--- READING PASSAGE ---
William Franke (philosopher)
William Franke (born April 1, 1956) is an American academic and philosopher, professor of Comparative Literature at Vanderbilt University (formerly and concomitantly Professor Catedrático and Head of Philosophy and Religions at the University of Macau, 2013-2016). His main exposition of his philosophical thinking is A Philosophy of the Unsayable (2014), a book which dwells on the limits of language in order to open thought to the inconceivable. On this basis, the discourses of myth, mysticism, metaphysics, and the arts take on new and previously unsuspected types of meaning. This book is the object of a Syndicate Forum and of a forthcoming collective volume of essays by diverse hands (see below). It is based on Franke's two-volume On What Cannot Be Said: Apophatic Discourses in Philosophy, Religion, Literature, and the Arts (2007), which reconstructs in the margins of philosophy a counter-tradition to the thought and culture of the Logos. Franke extends his apophatic philosophy in an intercultural direction, entering the field of comparative philosophy, with Apophatic Paths from Europe to China: Regions Without Borders.
Biography
Franke holds degrees in philosophy and theology from Williams College and Oxford University and in comparative literature from UC Berkeley and Stanford (Ph.D. 1991). He lectures and teaches in English, German, French, and Italian. He is a research fellow of the Alexander von Humboldt-Stiftung and a senior fellow of the International Institute for Hermeneutics (IIH). He has been Fulbright-University of Salzburg Distinguished Chair in Intercultural Theology and the Study of Religions. He is a member of "HolyLit: Religion and Literature," of the Freie Universität Berlin and Harvard University and has been a member of the Dante Society Executive Council by general election of the Dante Society of America.
Work
Franke’s philosophical work intertwines with his production as a theorist in comparative literature. His interdisciplinary approach centers on Dante’s Divine Comedy read as theological revelation in poetic language. His book, Dante’s Interpretive Journey (1996) constructs an interpretation of the Comedy in dialogue with German hermeneutic theory (Heidegger, Gadamer, Fuchs, Ebeling, Bultmann). The sequel, Dante and the Sense of Transgression: The Trespass of the Sign (2012), complements it by bringing the Comedy into dialogue with contemporary French thought of difference (Bataille, Blanchot, Barthes, Levinas, Derrida). While using the instruments of contemporary literary theory to read Dante’s poem, these books also leverage Dante’s medieval theological vision in order to level critiques against modern thinking forgetful of its grounds in sources that transcend rational justification and can only be imagined.

--- PROVIDED MATERIAL ---
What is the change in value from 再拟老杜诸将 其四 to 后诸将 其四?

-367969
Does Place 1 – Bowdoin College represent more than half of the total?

--- EXERCISE DESCRIPTION ---
Extend the article on the philosopher William Franke, picking up after its last sentence.

--- TASK RESULT ---
Franke's work of speculative criticism powered by philosophical reflection is shaped into a comprehensive poetics of revelation starting with Poetry and Apocalypse: Theological Disclosures of Poetic Language (2009). This involves a construction of Christian epic tradition extending backward from James Joyce to Dante’s essential source texts in antiquity and the Middle Ages with The Revelation of Imagination: From the Bible and Homer through Virgil and Augustine to Dante (2015). Moving in the opposite direction, Secular Scriptures: Modern Theological Poetics in the Wake of Dante (2016) traces the inheritance of Dante’s theological vision forward into the modern era of secularized prophetic poetry and poetics. These critical interventions are at the same time theoretical employments of literature to engage certain of the chief intellectual problems of our own time, beginning from the status of knowledge as science and as revelation.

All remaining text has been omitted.